Photographer captures beautiful images of women’s scars to encourage them to love their bodies

UK based photographer Sophie Mayanne is on a mission to have women from all walks of life embrace their scars, and has created a beautiful photo series to celebrate them.

Often associated with pain, trauma and shame, people often forget the old adage that, ‘what doesn’t kill you makes you stronger.’

For many, scars are symbolic of fighting through a hard time, of coming out the other side and wearing them like a badge of honour.

In other words, not everyone is ashamed of their scars; in her project, which was initially created as a one off commission for a magazine but was so inspiring that she decided to delve deeper, Sophie has captured beautiful portraits of women whose bodies have been scarred, and the stories of empowerment behind them.

She hopes that in doing this, other women will stop wanting to hide their battle wounds away.

One image in the series focuses on Barbara, who bears the dramatic scars of treatment for a rare and aggressive breast cancer.

Images: Sophie Mayanne

‘Three surgeries and two chemotherapy treatments later these are the scars I bear,’ she explains in the project. ‘My recent operation was an innovative surgery which involved removal of my sternum and four ribs, which were re-placed by surgical cement, muscle from my back and a skin graft.

‘It took me a long time to finally embrace my scars.
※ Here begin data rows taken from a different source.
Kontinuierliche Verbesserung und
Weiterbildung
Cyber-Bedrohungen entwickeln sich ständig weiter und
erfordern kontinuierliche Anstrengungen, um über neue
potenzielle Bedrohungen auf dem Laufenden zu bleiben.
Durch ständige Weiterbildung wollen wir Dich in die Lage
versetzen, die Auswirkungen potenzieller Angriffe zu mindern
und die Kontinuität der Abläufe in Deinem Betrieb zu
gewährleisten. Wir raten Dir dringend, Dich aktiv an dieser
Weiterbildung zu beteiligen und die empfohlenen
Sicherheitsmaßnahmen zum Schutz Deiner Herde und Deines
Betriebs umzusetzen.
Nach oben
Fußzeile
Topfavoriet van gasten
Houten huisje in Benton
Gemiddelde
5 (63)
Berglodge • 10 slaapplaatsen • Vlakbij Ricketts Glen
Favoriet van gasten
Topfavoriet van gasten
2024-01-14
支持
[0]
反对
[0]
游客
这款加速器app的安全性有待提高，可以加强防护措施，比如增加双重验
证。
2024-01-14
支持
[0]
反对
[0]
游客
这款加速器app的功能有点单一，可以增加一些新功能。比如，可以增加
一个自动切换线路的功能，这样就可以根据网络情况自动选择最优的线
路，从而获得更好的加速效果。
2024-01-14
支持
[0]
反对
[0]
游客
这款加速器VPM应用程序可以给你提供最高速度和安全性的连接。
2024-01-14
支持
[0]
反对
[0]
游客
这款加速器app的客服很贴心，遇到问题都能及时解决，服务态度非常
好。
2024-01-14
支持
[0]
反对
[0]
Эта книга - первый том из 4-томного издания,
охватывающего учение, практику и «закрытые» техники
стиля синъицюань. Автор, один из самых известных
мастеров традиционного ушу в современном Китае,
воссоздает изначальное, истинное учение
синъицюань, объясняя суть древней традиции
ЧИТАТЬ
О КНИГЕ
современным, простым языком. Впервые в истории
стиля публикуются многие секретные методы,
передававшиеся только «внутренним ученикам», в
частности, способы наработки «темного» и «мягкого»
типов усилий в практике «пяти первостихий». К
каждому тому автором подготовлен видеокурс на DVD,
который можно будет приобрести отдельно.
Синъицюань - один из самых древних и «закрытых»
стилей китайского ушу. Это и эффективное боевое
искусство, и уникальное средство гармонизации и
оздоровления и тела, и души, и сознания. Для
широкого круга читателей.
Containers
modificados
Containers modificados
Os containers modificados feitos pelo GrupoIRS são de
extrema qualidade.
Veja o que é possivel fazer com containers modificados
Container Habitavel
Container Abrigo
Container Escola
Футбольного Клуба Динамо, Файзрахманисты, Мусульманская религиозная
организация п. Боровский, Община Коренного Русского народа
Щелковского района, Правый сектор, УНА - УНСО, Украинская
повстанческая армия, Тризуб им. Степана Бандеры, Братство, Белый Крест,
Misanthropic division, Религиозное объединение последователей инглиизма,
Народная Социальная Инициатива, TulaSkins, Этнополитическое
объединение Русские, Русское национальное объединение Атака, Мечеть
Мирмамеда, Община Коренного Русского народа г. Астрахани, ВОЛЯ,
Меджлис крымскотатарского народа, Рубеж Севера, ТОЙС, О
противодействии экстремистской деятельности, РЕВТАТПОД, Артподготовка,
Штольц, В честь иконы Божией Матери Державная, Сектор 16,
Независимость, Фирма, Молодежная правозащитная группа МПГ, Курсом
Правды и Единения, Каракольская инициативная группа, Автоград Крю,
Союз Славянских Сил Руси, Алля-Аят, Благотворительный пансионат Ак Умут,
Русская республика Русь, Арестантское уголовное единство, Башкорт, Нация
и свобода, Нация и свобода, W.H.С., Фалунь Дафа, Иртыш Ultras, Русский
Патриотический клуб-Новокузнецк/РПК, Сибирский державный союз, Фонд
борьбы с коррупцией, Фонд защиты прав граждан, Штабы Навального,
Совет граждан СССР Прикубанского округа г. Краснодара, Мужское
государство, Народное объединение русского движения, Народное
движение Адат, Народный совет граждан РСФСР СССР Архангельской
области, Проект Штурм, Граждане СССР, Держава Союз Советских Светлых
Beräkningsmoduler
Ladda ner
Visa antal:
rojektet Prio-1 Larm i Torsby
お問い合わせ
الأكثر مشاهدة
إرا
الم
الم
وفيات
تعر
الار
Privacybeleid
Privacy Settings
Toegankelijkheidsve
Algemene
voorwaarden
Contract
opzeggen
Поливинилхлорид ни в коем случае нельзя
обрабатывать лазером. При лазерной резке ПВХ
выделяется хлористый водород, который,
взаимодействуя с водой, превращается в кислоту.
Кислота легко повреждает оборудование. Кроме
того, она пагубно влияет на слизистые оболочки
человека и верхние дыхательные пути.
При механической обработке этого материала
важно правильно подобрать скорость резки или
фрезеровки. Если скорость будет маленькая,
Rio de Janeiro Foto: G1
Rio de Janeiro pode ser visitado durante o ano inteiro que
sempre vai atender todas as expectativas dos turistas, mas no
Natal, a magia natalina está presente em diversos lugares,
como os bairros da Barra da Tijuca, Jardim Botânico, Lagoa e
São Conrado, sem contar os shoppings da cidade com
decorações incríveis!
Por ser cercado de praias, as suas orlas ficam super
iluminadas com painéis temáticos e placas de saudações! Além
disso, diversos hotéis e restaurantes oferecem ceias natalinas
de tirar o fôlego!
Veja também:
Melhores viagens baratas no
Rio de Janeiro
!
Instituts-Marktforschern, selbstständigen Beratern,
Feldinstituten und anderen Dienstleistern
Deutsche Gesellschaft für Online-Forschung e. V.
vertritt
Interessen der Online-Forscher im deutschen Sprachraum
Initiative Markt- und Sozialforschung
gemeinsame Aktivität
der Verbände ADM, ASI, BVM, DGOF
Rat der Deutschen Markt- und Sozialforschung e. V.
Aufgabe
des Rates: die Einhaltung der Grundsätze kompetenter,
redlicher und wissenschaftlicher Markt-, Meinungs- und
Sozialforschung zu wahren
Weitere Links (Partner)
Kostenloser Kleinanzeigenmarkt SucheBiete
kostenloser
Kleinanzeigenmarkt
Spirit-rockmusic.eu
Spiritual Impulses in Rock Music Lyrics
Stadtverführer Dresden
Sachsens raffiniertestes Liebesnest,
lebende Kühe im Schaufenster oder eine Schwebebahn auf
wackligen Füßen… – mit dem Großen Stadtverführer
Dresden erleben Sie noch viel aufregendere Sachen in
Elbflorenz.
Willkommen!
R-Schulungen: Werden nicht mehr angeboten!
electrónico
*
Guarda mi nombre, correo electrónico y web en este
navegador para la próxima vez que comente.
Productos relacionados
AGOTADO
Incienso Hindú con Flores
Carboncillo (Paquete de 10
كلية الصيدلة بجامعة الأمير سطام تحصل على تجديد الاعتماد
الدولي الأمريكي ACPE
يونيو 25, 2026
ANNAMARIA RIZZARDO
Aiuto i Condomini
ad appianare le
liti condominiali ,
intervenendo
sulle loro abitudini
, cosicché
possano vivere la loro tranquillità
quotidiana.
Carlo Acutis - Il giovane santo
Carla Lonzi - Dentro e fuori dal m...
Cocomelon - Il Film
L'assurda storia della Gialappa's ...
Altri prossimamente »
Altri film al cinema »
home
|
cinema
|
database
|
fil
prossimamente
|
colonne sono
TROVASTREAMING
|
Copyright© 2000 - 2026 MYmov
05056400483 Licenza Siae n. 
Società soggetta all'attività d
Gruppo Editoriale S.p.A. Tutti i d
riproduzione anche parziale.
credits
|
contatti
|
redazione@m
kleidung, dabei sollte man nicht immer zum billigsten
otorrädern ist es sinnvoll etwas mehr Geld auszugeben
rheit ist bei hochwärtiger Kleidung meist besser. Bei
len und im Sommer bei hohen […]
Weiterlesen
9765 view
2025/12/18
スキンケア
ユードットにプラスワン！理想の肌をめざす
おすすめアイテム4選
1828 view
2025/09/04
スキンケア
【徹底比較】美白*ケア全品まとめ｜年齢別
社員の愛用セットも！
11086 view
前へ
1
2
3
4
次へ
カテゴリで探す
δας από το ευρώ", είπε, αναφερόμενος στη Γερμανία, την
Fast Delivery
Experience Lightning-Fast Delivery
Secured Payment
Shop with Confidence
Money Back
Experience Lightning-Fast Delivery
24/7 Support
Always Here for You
They document my journey and the courage and strength I did not think I had.’

Like Barbara, Deborah’s scars are a symbol of her fight against cancer.

She said: ‘Each one is a war wound that has meant I have faced cancer and kicked it head on! At first I hated my scars, but as time has gone on I’ve learnt to love them.’

‘I suggest we carry our scars with pride, knowing they have built us rather than defied us. 7 months ago my life was turned upside down when I was diagnosed with stage 4 bowel cancer. People say I’m brave tobe going through what I am, but I’m not – I just have nooth-er choice. I’m still me, I can still be sexy, I can still have fun – cancer doesn’t need to define me.’

Another subject of the series, Isabella, was involved in a housefire at the age of 15.

‘My clothes and way of life [were] up in flames,’ she recalls. ‘I spend my summer in a burns unit on Fulham Road. My scars and scar tissue continue to change, but I have never felt more beautiful.’